I liked the Harry Potter novels so this isn't meant as a slam towards them, and I could be all wrong -- this might have nothing to do with the success of Harry Potter...
I recently had a conversation with Mo's English teacher. Teacher was having a hard time finding a book to recommend to Mo -- everything he suggested Mo rejected. He wanted my input on what kind of books Mo would like.
He pressed a book on me suggesting I read it with Mo. All the boys Mo's age love this book, he said. I looked up the book on Amazon and sure enough, all the boys Mo's age loved this book.
We read it. Mo thought it was okayish, I thought it was awful.

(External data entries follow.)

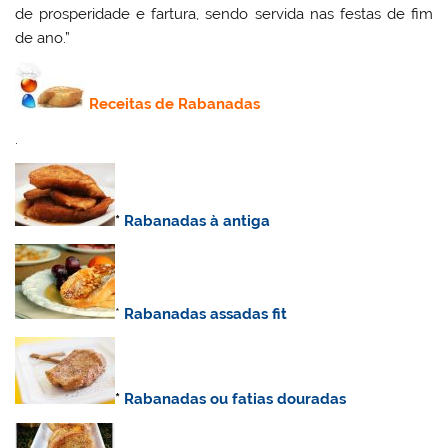
de prosperidade e fartura, sendo servida nas festas de fim
de ano.”
Receitas de Rabanadas
.
*
Rabanadas à antiga
*
Rabanadas assadas fit
*
Rabanadas ou fatias douradas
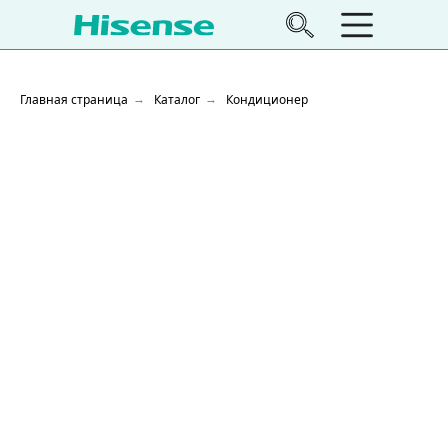
Главная страница
Каталог
Кондиционер
→
→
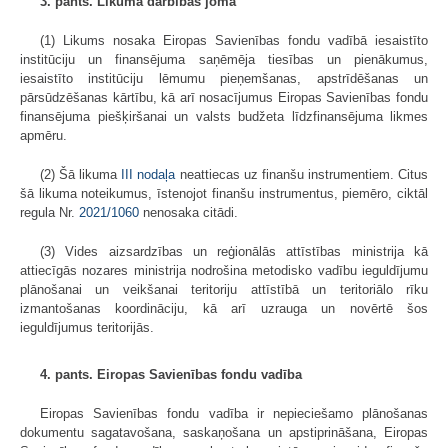
3. pants. Likuma darbības joma
(1) Likums nosaka Eiropas Savienības fondu vadībā iesaistīto
institūciju un finansējuma saņēmēja tiesības un pienākumus,
iesaistīto institūciju lēmumu pieņemšanas, apstrīdēšanas un
pārsūdzēšanas kārtību, kā arī nosacījumus Eiropas Savienības fondu
finansējuma piešķiršanai un valsts budžeta līdzfinansējuma likmes
apmēru.
(2) Šā likuma
III nodaļa
neattiecas uz finanšu instrumentiem. Citus
šā likuma noteikumus, īstenojot finanšu instrumentus, piemēro, ciktāl
regula Nr.
2021/1060
nenosaka citādi.
(3) Vides aizsardzības un reģionālās attīstības ministrija kā
attiecīgās nozares ministrija nodrošina metodisko vadību ieguldījumu
plānošanai un veikšanai teritoriju attīstībā un teritoriālo rīku
izmantošanas koordināciju, kā arī uzrauga un novērtē šos
ieguldījumus teritorijās.
4. pants. Eiropas Savienības fondu vadība
Eiropas Savienības fondu vadība ir nepieciešamo plānošanas
dokumentu sagatavošana, saskaņošana un apstiprināšana, Eiropas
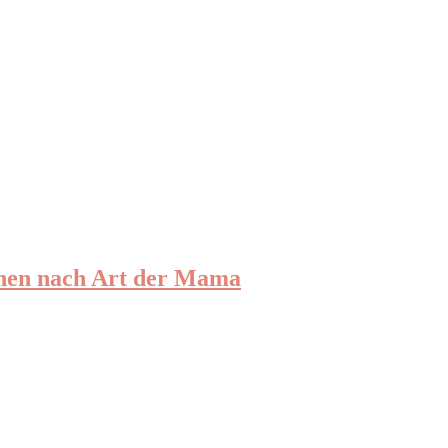
chen nach Art der Mama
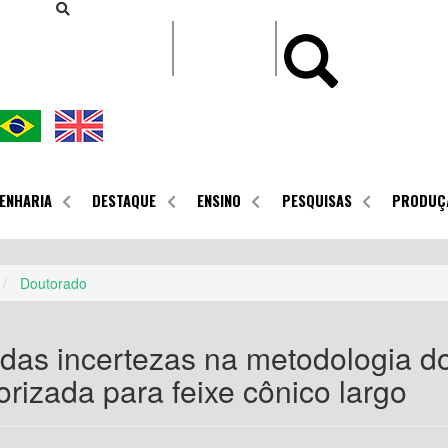
CONTEÚDO
ENHARIA
DESTAQUE
ENSINO
PESQUISAS
PRODUÇ
Doutorado
 das incertezas na metodologia do
rizada para feixe cônico largo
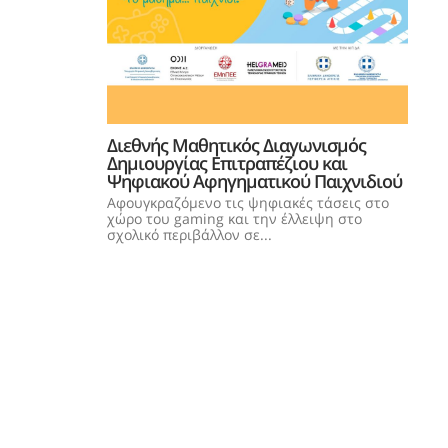
Διεθνής Μαθητικός Διαγωνισμός
Δημιουργίας Επιτραπέζιου και
Ψηφιακού Αφηγηματικού Παιχνιδιού
Αφουγκραζόμενο τις ψηφιακές τάσεις στο
χώρο του gaming και την έλλειψη στο
σχολικό περιβάλλον σε...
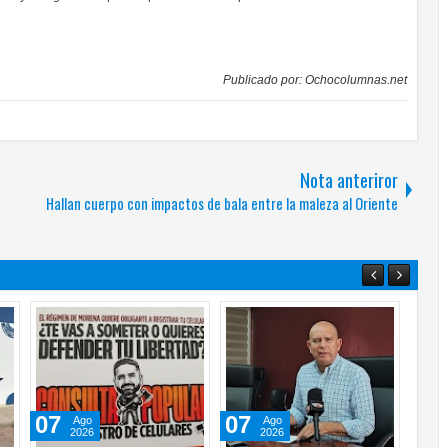
Publicado por:
Ochocolumnas.net
Nota anteriror
Hallan cuerpo con impactos de bala entre la maleza al Oriente
07
07
07
Ago
Ago
2026
2026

I kept trying to figure out what it was that I didn't like about it. I was thinking about it today when the old saw "show, don't tell" popped into my head. I googled the phrase and came up with a writer (who was arguing that "tell" is just fine) who said:
A story is not a movie is not a TV show, and I can’t tell you the number of student stories I read where I see a camera panning. Movies are a perfectly good art from, and they’re better at doing some things than novels are—at showing the texture of things, for instance. But novels are better at other things. At moving around in time, for example, and at conveying material that takes place in general as opposed to specific time (everything in a movie, by contrast, takes place in specific time, because all there is in a movie is scene—there’s no room for summary, at least as we traditionally conceive of it). But most important, novels can describe internal psychological states, whereas movies can only suggest them through dialogue and gesture (and through the almost always contrived-seeming voiceover, which is itself a borrowing from fiction). To put it more succinctly, fiction can give us thought: It can tell. And where would Proust be if he couldn’t tell? Or Woolf, or Fitzgerald? Or William Trevor or Alice Munro or George Saunders or Lorrie Moore?
And it hit me -- what I didn't like about the book is that it read like a movie treatment. I didn't "feel" the characters, I just knew what they were doing at any given point. I often didn't even really understand why they were acting the way they were.
I know YA books rely more on action that exposition but still it seems that some of them come across as manufactured in hopes of being made into movies. They're all tell and no show.
I don't think J.K. Rowling did this but I'm wondering if YA fiction writeres and publishers just got some kind of crazy head rush thinking they'd all be billionaires if they could just get their books turned in to movies so they just churn out slop hoping for the best.
I'm still turning this "show, don't tell" idea over in my head and I'm hoping that some of A2K's readers and writers can fill me in on this idea a bit more.